Intermediate+ Word of the Day: jive

jive (verb, adjective, noun) /dʒaɪv/ LISTEN

Doing the jive

We think you might know that jive is the name of a kind of dance and music related to swing and jazz. The verb to jive means ‘to dance or play’ this kind of music. However, mainly in US English, jive is a somewhat outdated slang word that means ‘to tease or fool’ or ‘to exaggerate.’ As an adjective, jive refers to something that is meant to deceive or tease and, as a noun, jive is deceptive or exaggerated talk.

Example sentences

  • Harry listens to a lot of jive.
  • There were a lot of people jiving on the dance floor.
  • Lara was pretty certain Charlie was jiving her and she demanded a straight answer.
  • I've had enough of your jive talk; just tell me what I want to know.
  • Pete asked for the facts without any jive.

In pop culture

Of course, jive is a music genre in its own right, but jive also makes it into the title of the Beegees’ 1975 disco hit “Jive Talkin”, where it refers to the slang sense of jive.
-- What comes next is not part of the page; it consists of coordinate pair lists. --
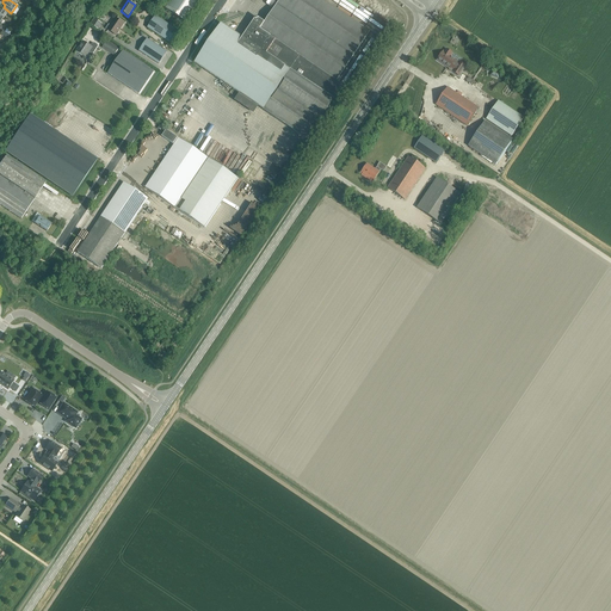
[(202,0),(171,0),(166,10),(186,23),(202,0)]
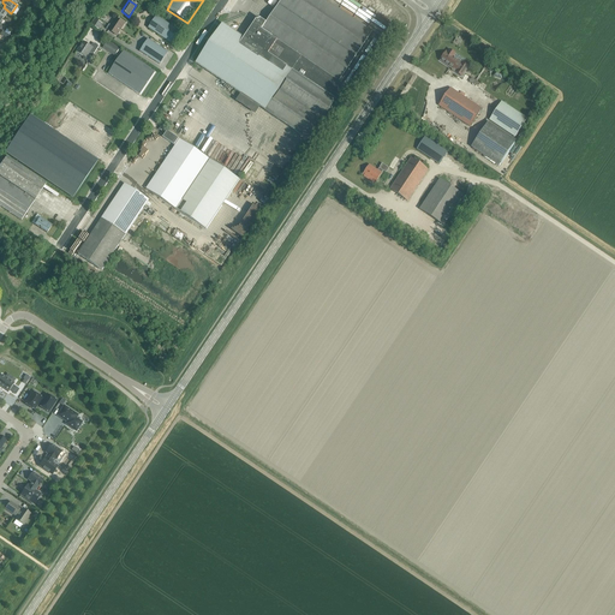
[(222,24),(196,64),(240,94),(261,107),(309,141),(336,100),(335,100),(345,87),(339,82),(371,33),(324,0),(281,0),(267,23),(258,18),(244,39),(222,24)]
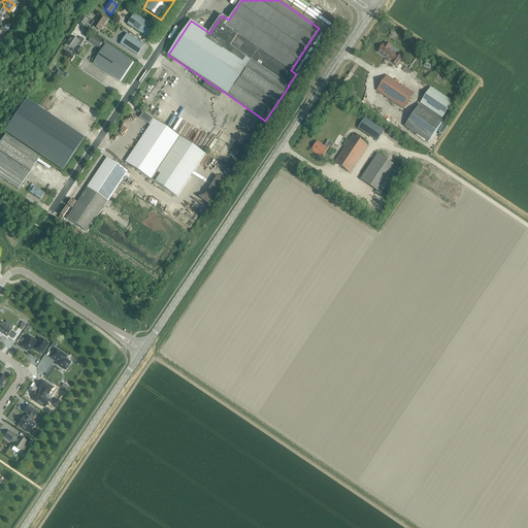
[(0,14),(2,17),(5,11),(8,13),(9,11),(3,6),(1,8),(0,7),(0,14)]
You can listen to the song and read the lyrics here:

Did you know?

Jive, as a type of music and dance, originated in the US in the 1930s. If you would like to learn how to dance a jive, you can pick up some tips here:

Other forms

jiver (noun)

Origin

Jive, meaning ‘a style of fast jazz music’ as well as ’empty, misleading talk,’ dates back to the early 1920s. The verb, meaning ‘to deceive playfully,’ appeared at the same time. It was American slang, but the origin is uncertain. Some linguists think it may come from an African root, and compare it to the Wolof jev or jeu ‘to talk about someone absent, especially in a disparaging manner’. Others think it is an alteration of gibe (to speak sneeringly), which dates back to the mid-16th century in English, and may come from the Middle French giber (to handle roughly), or may be an alteration of gaber (to mock).